As mentioned above, this poem was a Shakespearean sonnet. Indigenous has an abundance of forms including sonnets, villanelles, Sapphics, and other repeating and nonce forms, which are for the most part handled very well. There are a few translations from the Cherokee language as well as poems making use of Cherokee sounds. But the great majority rely on traditional English prosody, and gives the lie to more faddish claims that the poet is showing her oppression by using the prosodic styles of the oppressor. Such a claim could be made against the adoption of Christianity, though I would thoroughly deny its validity, but has no footing at all when it comes to prosody. For prosody is not something imposed politically but linguistically. Reeser is writing in English and makes full use of the natural rhythms of that language. Cherokee might lead to a different prosody entirely, but, again, it is the language that dictates the prosody. The reasons a particular language is used may be the result of historical imperialism but language is rarely entirely the choice of the individual. It usually comes with the breath.
There are a few mechanical quibbles. The third stanza of “Chickasaw Plum”—“The European pear, instead, / She left to me, on which to lean-- / Ashamed and shorn—my maiden head, / Spotted, bottom-heavy, green” seems rather convoluted syntax which may not say what the poet means. Likewise the syntax of lines such as “Unwind and spread across my chest your braids” seem tortured to fit into form rather than natural. In a few poems the identity of the speaker is unclear. “The Civil Execution of Joshua Martin” is written in six 10-line stanzas that rhyme ABABBCCDCD, which indicates not only the pattern of rhyme but also of sound, i.e., the A rhymes rhyme with each other the entire poem, the B with B, etc. That means the poet must find 18 B rhymes, 18 C rhymes, 12 A, and 12 D. These are followed by an envoi rhyming CCDCD, upping the C count to 21 and the D to 14, though each verse as well as the envoi use the same concluding line, thus reducing the number of different D rhymes somewhat. The scheme gives a ceremonial air to an execution without ceremony, but Joshua Martin’s most uncivil treatment gets a bit lost in the pyrotechnics; one becomes so intrigued with the performance of the poet that the subject runs the risk of getting lost.

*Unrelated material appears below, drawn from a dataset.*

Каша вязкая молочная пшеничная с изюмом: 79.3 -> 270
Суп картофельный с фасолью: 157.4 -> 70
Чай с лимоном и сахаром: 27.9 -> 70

But Jennifer Reeser’s book is an impressive accounting of the Amerindian struggle in an occupied land. There are moments of understandable anger but pride and love are much more in evidence, along with an interesting meld of Christian and native faiths. The Indian view of nature is also much in play. The Romantic view of the natural world treats the natural world as something to be read, more panentheistic than pantheistic. The native view is not so easily summarized because there is less distance involved. Jennifer Reeser’s poetry seems at home in both worlds, though contained by neither.